The US Treasury market slipped support levels as New York opened and drifted lower through the day. The front-end has remained solid while the broader curve has flattened. 5yr30yr is in about 15bp from Thursday's highs. Apart from some FedSpeak today, the next focus is CPI on Wednesday.


US$ high-grade primary market saw 11 issuers printing $23bn of new paper, Apple, Merck and T-Mobile led the way. In Asia Singapore’s government guaranteed Bayfront Infrastructure is touting 3yr at +70bps, while Exim Bank China initial pricing a 3yr at +75bps.


Tuesday’s morning session saw more demand for China IG as higher yields attracted buyers, especially 10-30yr part of the curve. Alibaba, Tencent, Baidu, HKAA were all popular, tightening in 2-5bps for most bonds. Buyers included real money and Life Co’s. HY was hit by headlines on Dalian Wanda, who is in talks with major China banks for loan relief.


As investors ponder on pivots in US rates policy towards the end of the year, pundit Jonathan Baird pontificated on the danger of negative real interest rates.

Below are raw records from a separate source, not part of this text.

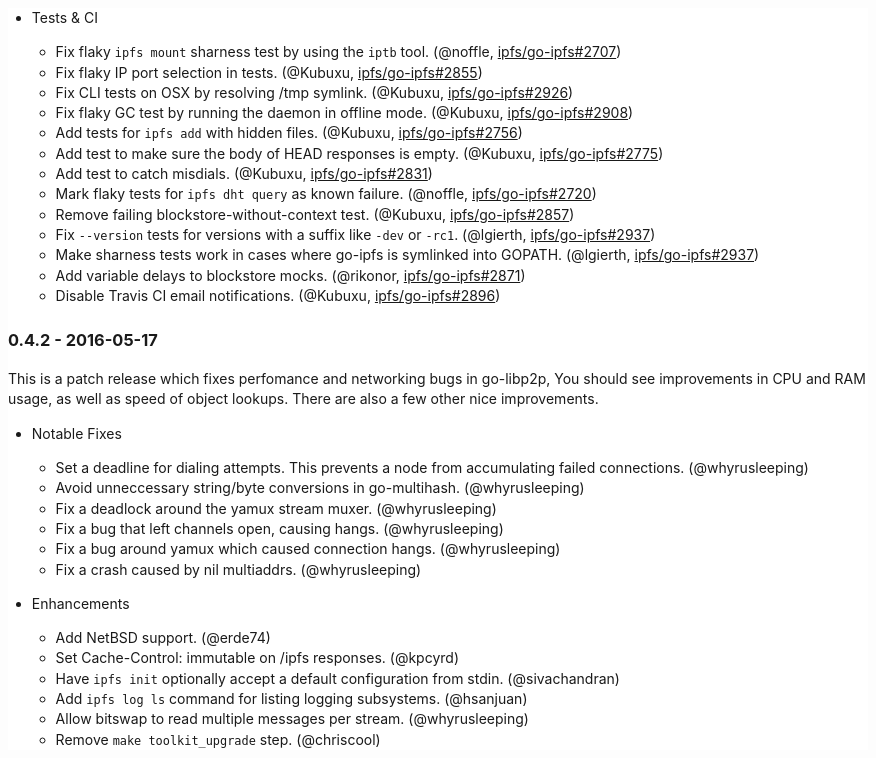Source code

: - Tests & CI

  - Fix flaky `ipfs mount` sharness test by using the `iptb` tool. (@noffle, [ipfs/go-ipfs#2707](https://github.com/cc14514/go-ipfs/pull/2707))
  - Fix flaky IP port selection in tests. (@Kubuxu, [ipfs/go-ipfs#2855](https://github.com/cc14514/go-ipfs/pull/2855))
  - Fix CLI tests on OSX by resolving /tmp symlink. (@Kubuxu, [ipfs/go-ipfs#2926](https://github.com/cc14514/go-ipfs/pull/2926))
  - Fix flaky GC test by running the daemon in offline mode. (@Kubuxu, [ipfs/go-ipfs#2908](https://github.com/cc14514/go-ipfs/pull/2908))
  - Add tests for `ipfs add` with hidden files. (@Kubuxu, [ipfs/go-ipfs#2756](https://github.com/cc14514/go-ipfs/pull/2756))
  - Add test to make sure the body of HEAD responses is empty. (@Kubuxu, [ipfs/go-ipfs#2775](https://github.com/cc14514/go-ipfs/pull/2775))
  - Add test to catch misdials. (@Kubuxu, [ipfs/go-ipfs#2831](https://github.com/cc14514/go-ipfs/pull/2831))
  - Mark flaky tests for `ipfs dht query` as known failure. (@noffle, [ipfs/go-ipfs#2720](https://github.com/cc14514/go-ipfs/pull/2720))
  - Remove failing blockstore-without-context test. (@Kubuxu, [ipfs/go-ipfs#2857](https://github.com/cc14514/go-ipfs/pull/2857))
  - Fix `--version` tests for versions with a suffix like `-dev` or `-rc1`. (@lgierth, [ipfs/go-ipfs#2937](https://github.com/cc14514/go-ipfs/pull/2937))
  - Make sharness tests work in cases where go-ipfs is symlinked into GOPATH. (@lgierth, [ipfs/go-ipfs#2937](https://github.com/cc14514/go-ipfs/pull/2937))
  - Add variable delays to blockstore mocks. (@rikonor, [ipfs/go-ipfs#2871](https://github.com/cc14514/go-ipfs/pull/2871))
  - Disable Travis CI email notifications. (@Kubuxu, [ipfs/go-ipfs#2896](https://github.com/cc14514/go-ipfs/pull/2896))


### 0.4.2 - 2016-05-17

This is a patch release which fixes perfomance and networking bugs in go-libp2p,
You should see improvements in CPU and RAM usage, as well as speed of object lookups.
There are also a few other nice improvements.

* Notable Fixes
  * Set a deadline for dialing attempts. This prevents a node from accumulating
    failed connections. (@whyrusleeping)
  * Avoid unneccessary string/byte conversions in go-multihash. (@whyrusleeping)
  * Fix a deadlock around the yamux stream muxer. (@whyrusleeping)
  * Fix a bug that left channels open, causing hangs. (@whyrusleeping)
  * Fix a bug around yamux which caused connection hangs. (@whyrusleeping)
  * Fix a crash caused by nil multiaddrs. (@whyrusleeping)

* Enhancements
  * Add NetBSD support. (@erde74)
  * Set Cache-Control: immutable on /ipfs responses. (@kpcyrd)
  * Have `ipfs init` optionally accept a default configuration from stdin. (@sivachandran)
  * Add `ipfs log ls` command for listing logging subsystems. (@hsanjuan)
  * Allow bitswap to read multiple messages per stream. (@whyrusleeping)
  * Remove `make toolkit_upgrade` step. (@chriscool)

Global real interest rates have trended downward over the long term and tended in recent decades, in normal times, to remain in the vicinity of 2%. A global return to this level will require a further significant move either down in inflation rates, or up in interest rates.


A pivot, in the absence of strong evidence that inflation is headed back to the 2% target zone, will mimic the behavior of the Fed of the 1970s, whose policies prolonged and amplified inflation through that period. The situation was aggressively countered by Paul Volker, who pushed the prime rate to 21.5% in 1981.